Regional referral incrementality (geo-lift)

Causal estimation of whether a referral incentive drove incremental signups — not just correlated ones. Methods: difference-in-differences with parallel trends tests, synthetic control, spillover checks, placebo regressions, and embedded ground-truth recovery to validate the estimator against known lift.

Activation decisioning model

Calibrated binary classifier for D7 activation with: train/test split, calibration curve, SHAP explainability, segment-level fairness checks, and a model card documenting customer-outcome guardrails.

Pricing intelligence

Offer economics workflow covering recommendation guardrails, scenario runs, and sensitivity analysis. Compares margin, expected conversion, support risk, and fairness guardrails before any rollout decision.

Production-style deployment

The project goes beyond local development — the GCP path has been exercised and documented:

  • Cloud Storage raw landing path loaded into BigQuery
  • BigQuery raw tables verified against export manifest; dbt graph run on BigQuery with 107 passing checks
  • Cloud Run Jobs deployed for activation scoring and score monitoring
  • Cloud Run API (private) deployed and smoke-tested via authenticated /health
  • Cloud Scheduler configured for daily scoring and monitoring runs
  • Cloud Monitoring alert policies created for job failures and API errors
  • Budget alert and Cloud Storage lifecycle policy configured for cost control

Delivery surfaces

  • Public Streamlit dashboard (Streamlit Community Cloud) for product health, experiments, pricing, and monitoring
  • FastAPI service with activation, churn, upsell, offer recommendation, and pricing scenario contracts
  • Operations runbook covering release gates, drift checks, realised-label calibration, rollback triggers, and GCP triage
  • Docker and Docker Compose for local full-stack reproduction
  • CI running lint, tests, deterministic report regeneration, and monitoring snapshot workflow

Honest limits

This is a synthetic portfolio case study.

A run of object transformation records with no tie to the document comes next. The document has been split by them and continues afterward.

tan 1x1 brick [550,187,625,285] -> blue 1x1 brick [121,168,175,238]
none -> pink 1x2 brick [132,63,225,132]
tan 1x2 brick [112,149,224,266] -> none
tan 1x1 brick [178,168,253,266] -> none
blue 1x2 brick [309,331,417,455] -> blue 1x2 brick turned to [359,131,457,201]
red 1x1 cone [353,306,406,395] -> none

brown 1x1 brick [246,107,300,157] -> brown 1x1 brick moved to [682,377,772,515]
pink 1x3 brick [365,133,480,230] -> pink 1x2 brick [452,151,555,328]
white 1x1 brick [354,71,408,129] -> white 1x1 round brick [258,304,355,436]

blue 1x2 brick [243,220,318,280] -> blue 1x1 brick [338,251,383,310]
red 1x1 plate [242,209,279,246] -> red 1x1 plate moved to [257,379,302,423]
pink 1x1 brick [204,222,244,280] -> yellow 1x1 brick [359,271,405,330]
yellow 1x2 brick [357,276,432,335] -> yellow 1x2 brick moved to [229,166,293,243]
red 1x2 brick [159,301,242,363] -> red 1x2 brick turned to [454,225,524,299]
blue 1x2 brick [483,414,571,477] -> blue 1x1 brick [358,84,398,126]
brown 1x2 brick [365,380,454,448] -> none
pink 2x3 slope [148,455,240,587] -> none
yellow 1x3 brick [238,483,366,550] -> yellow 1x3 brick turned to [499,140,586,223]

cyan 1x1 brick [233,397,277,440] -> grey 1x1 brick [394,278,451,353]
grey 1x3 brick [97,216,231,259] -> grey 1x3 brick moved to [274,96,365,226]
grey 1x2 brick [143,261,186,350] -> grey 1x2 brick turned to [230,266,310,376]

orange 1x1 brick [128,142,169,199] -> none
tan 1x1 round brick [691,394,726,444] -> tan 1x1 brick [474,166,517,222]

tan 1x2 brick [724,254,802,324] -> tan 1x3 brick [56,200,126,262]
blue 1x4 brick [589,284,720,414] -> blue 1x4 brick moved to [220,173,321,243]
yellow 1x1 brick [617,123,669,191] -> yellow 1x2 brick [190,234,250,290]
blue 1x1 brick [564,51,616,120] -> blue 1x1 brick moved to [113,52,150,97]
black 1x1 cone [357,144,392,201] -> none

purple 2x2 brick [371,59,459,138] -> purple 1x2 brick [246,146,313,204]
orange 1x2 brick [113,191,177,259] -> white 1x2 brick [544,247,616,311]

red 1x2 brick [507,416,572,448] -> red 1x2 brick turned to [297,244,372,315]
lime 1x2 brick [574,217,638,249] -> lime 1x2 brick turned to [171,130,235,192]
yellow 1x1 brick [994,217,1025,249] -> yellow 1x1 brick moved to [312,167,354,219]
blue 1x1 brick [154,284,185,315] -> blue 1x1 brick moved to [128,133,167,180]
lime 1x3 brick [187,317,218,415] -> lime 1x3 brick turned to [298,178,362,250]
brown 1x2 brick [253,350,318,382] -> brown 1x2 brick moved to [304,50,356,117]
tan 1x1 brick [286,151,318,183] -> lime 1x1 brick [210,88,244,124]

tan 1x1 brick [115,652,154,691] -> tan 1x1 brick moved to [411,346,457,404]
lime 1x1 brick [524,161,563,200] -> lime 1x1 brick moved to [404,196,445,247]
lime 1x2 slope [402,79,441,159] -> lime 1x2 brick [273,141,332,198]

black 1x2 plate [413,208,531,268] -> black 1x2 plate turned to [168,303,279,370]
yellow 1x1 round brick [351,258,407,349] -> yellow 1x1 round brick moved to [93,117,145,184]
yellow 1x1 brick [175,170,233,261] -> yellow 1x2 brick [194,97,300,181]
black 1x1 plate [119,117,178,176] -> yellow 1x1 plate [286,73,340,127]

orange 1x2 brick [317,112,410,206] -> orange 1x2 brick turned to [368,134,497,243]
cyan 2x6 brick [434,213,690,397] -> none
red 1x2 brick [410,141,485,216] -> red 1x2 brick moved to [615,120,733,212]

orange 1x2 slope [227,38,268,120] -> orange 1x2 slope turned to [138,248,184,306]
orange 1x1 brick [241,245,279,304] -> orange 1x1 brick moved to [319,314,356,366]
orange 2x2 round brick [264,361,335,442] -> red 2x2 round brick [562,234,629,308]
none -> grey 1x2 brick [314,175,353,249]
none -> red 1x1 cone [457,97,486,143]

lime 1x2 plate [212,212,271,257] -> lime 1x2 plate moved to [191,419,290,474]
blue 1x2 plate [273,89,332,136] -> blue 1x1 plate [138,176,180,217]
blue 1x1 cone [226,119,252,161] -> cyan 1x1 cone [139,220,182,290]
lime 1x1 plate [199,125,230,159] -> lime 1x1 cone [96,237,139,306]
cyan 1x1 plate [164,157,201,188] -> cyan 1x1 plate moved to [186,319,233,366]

A real regulated-financial-services deployment would require stronger API protection (API Gateway, IAP, JWT), formal data governance with row/column-level controls, keyless CI/CD via GitHub OIDC, a model registry for reproducible training and shadow deployments, and formal Consumer Duty, model-risk, and audit controls before any live customer decisioning. These gaps are documented in the repo, not left implicit.